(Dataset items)
────────────────

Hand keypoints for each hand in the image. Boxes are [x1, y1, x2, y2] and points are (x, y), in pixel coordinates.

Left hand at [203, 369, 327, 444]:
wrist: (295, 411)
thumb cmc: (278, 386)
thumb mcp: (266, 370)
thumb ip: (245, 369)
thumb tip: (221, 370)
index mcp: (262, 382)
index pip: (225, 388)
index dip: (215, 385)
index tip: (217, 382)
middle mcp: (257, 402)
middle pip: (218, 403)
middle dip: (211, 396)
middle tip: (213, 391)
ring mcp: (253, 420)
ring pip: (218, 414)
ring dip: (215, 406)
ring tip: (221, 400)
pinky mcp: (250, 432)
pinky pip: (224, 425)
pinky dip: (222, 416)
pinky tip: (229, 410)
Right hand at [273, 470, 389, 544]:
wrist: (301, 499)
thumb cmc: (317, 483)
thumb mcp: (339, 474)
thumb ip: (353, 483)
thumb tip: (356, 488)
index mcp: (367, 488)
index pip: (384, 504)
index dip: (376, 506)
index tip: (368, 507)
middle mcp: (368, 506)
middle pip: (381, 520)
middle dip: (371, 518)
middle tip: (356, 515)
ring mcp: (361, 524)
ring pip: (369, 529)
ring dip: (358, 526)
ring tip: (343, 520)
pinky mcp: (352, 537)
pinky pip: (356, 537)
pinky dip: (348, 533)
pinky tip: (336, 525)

────────────────

• [WORK TASK]:
Using the entries above, work out how many lines include the word "ring", and give only that count.

• [RESULT OF THIS EXERCISE]:
8